▶ Tasks to complete:
1. Please restate the passage on productivity and capital ownership from "We can no longer" to "ownership, not jobs.", swapping "capital ownership" for "asset ownership".
2. Write the next part of the passage on productivity and capital ownership, starting after its last sentence.

We can no longer disregard the reality that productivity gains, without system reform, will continue to concentrate and further enrich the already wealthy capital ownership class. The solution to earning higher income is through capital ownership, not jobs.
Productivity growth should never be viewed as the enemy of workers, that is ONLY if workers and in the larger context, EVERY child, woman and man share in the productivity gains as OWNERS, and not be limited to wages alone or a redistributed basic income or a living wage provided by the State for anyone doing public sector or non-profit work.

▶ Material provided:
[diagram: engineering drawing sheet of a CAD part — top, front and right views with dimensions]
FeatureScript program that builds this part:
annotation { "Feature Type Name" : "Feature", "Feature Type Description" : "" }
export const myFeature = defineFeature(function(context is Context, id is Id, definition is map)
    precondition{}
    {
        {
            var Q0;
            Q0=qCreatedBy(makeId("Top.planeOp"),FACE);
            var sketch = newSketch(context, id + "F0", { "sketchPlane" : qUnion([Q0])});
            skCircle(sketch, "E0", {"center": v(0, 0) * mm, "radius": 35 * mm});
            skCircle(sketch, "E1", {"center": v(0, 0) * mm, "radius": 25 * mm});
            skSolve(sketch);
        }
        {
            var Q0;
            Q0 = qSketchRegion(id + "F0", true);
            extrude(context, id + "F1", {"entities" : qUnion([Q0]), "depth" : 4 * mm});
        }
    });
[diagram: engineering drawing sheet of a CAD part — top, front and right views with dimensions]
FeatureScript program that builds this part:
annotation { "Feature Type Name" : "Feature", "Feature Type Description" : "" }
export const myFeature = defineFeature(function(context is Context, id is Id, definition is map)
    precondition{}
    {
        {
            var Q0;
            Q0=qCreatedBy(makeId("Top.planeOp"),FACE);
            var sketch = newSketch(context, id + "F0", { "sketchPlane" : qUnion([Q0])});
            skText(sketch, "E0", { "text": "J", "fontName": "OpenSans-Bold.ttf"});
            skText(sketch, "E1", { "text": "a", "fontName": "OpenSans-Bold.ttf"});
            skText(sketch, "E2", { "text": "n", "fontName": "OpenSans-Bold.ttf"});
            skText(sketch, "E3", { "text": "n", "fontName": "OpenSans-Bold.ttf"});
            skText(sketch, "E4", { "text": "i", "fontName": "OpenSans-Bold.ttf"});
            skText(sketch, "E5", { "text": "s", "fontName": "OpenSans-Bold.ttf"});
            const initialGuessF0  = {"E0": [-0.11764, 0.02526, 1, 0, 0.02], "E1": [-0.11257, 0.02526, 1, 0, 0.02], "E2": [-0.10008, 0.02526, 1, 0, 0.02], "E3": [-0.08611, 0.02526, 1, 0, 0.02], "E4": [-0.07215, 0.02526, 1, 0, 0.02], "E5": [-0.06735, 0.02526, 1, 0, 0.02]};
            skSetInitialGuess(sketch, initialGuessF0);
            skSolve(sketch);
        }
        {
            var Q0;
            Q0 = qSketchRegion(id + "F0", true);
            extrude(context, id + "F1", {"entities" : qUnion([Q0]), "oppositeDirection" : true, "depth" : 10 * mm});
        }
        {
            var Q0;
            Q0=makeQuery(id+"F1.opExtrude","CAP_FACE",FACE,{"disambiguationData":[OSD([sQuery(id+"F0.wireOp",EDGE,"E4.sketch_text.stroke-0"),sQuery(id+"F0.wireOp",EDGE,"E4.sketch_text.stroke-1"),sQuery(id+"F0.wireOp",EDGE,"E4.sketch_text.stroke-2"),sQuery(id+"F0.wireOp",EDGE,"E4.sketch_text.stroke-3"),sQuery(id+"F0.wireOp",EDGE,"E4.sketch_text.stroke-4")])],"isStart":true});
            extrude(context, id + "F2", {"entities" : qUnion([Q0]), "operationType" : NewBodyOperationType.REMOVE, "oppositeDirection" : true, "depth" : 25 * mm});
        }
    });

▶ Answers for the tasks:
1.
We can no longer disregard the reality that productivity gains, without system reform, will continue to concentrate and further enrich the already wealthy asset ownership class. The solution to earning higher income is through asset ownership, not jobs.

2.
Comment from Center for Economic and Social Justice (www.cesj.org):
Bill Gates’s idea about taxing robots has been getting a lot of play recently. The problem is that it would create more problems that it solves. The solid foundation of any economy is whether it can produce what people consume, and whether every producer is a consumer, and vice versa. To put it more simply, if you want a sound economy, you have to produce what you consume, and consume what you produce, one way or another. Thus, if only labor is productive, then everybody needs to own his or her own labor — which, unless you’re a slave, is always the case. If only land is productive, then everybody needs to own land. If only technology (“robots”) is productive, then everybody needs to own technology. Obviously, claiming that only one factor is productive is wrong; in a perfect world, everyone needs to own each factor of production, whether labor or capital, in the same proportion as it is used in production. This is not usually feasible, especially when people take advantage of their social nature and specialize, but it gives a good rule of thumb to follow. For example, if technology is ten times more productive than human labor, someone has to own technology that will produce ten times what his or her labor would produce just to have a decent income (absent distortions such as minimum wage laws and redistribution, of course). The bottom line is that only by owning — not taxing — robots will ordinary people gain enough income and restore Say’s Law of Markets so that all production is for consumption, and people have enough production to be able to consume.